• **WHAT IS NEEDED**: Repeat exactly the line that contains "USP divulgam" and every line after it, down to the last line of the entries below. Do not include pictures.

------------------------------

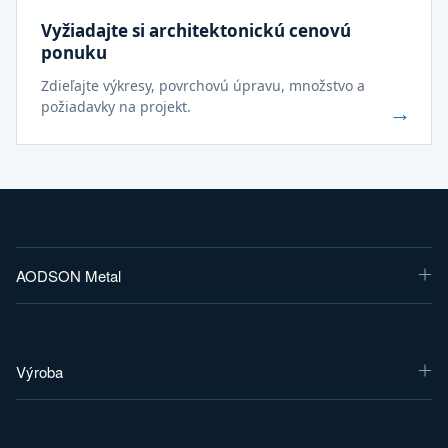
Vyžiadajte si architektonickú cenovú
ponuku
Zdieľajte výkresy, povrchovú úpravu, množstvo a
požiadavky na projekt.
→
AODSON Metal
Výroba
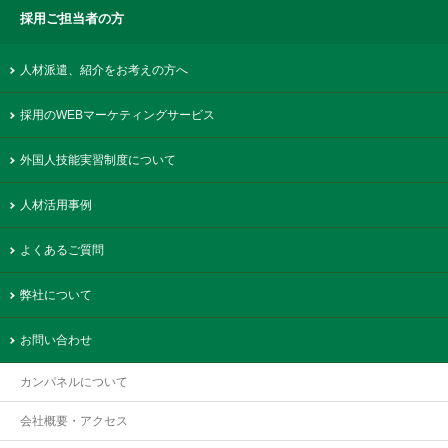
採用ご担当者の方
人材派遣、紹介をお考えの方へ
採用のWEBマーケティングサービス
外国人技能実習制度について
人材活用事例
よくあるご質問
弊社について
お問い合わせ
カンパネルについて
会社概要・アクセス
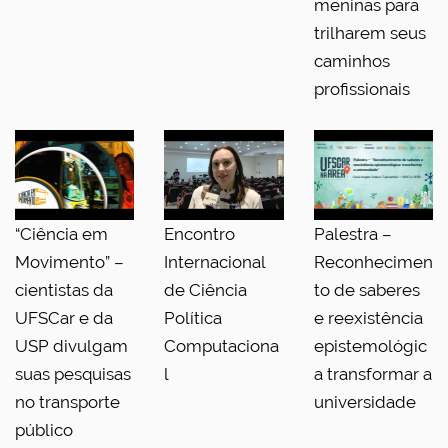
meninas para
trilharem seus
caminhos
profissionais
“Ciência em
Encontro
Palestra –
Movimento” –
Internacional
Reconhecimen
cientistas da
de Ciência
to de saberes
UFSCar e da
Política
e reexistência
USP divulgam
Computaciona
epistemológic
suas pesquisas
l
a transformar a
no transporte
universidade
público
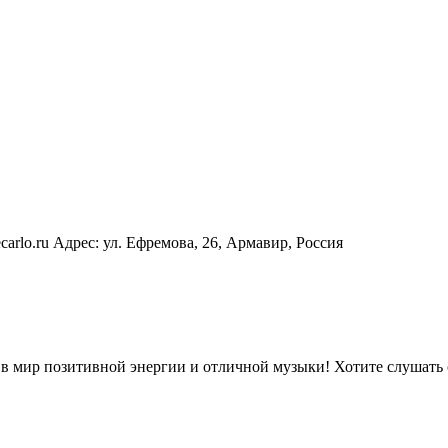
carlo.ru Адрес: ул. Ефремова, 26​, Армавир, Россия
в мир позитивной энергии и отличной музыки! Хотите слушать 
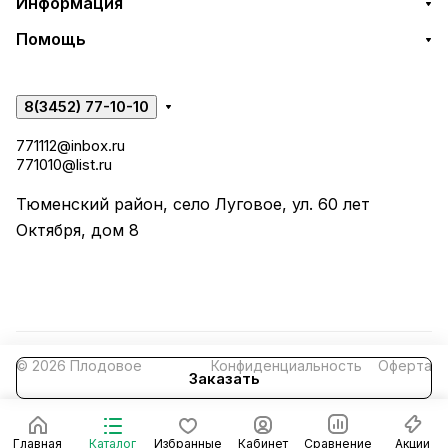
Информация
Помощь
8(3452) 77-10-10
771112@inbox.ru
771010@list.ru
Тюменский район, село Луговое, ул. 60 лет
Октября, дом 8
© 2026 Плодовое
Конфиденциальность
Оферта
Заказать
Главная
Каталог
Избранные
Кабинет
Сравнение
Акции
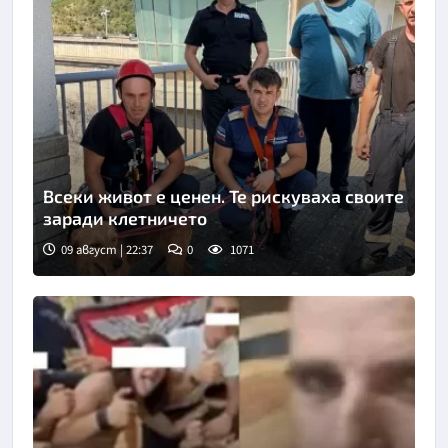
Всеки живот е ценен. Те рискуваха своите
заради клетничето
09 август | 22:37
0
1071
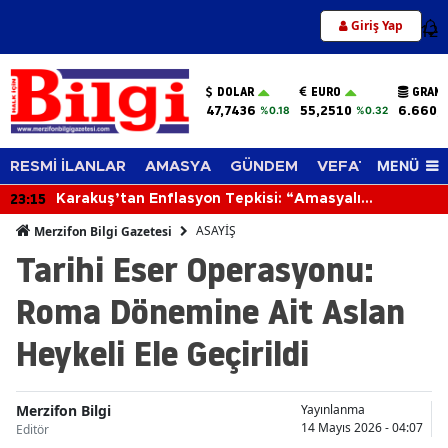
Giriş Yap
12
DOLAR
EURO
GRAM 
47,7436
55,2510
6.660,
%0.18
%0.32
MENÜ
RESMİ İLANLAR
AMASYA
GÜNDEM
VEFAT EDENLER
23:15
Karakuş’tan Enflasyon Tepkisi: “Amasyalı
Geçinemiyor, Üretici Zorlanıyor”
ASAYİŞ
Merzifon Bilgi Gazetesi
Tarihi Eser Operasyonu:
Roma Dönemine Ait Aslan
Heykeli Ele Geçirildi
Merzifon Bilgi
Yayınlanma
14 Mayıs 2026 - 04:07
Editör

------------------------------

• **TASK RESPONSE**:
USP divulgam
Computaciona
epistemológic
suas pesquisas
l
a transformar a
no transporte
universidade
público
carlo.ru Адрес: ул. Ефремова, 26​, Армавир, Россия
в мир позитивной энергии и отличной музыки! Хотите слушать 
Информация
Помощь
8(3452) 77-10-10
771112@inbox.ru
771010@list.ru
Тюменский район, село Луговое, ул. 60 лет
Октября, дом 8
© 2026 Плодовое
Конфиденциальность
Оферта
Заказать
Главная
Каталог
Избранные
Кабинет
Сравнение
Акции
Всеки живот е ценен. Те рискуваха своите
заради клетничето
09 август | 22:37
0
1071
Giriş Yap
12
DOLAR
EURO
GRAM 
47,7436
55,2510
6.660,
%0.18
%0.32
MENÜ
RESMİ İLANLAR
AMASYA
GÜNDEM
VEFAT EDENLER
23:15
Karakuş’tan Enflasyon Tepkisi: “Amasyalı
Geçinemiyor, Üretici Zorlanıyor”
ASAYİŞ
Merzifon Bilgi Gazetesi
Tarihi Eser Operasyonu:
Roma Dönemine Ait Aslan
Heykeli Ele Geçirildi
Merzifon Bilgi
Yayınlanma
14 Mayıs 2026 - 04:07
Editör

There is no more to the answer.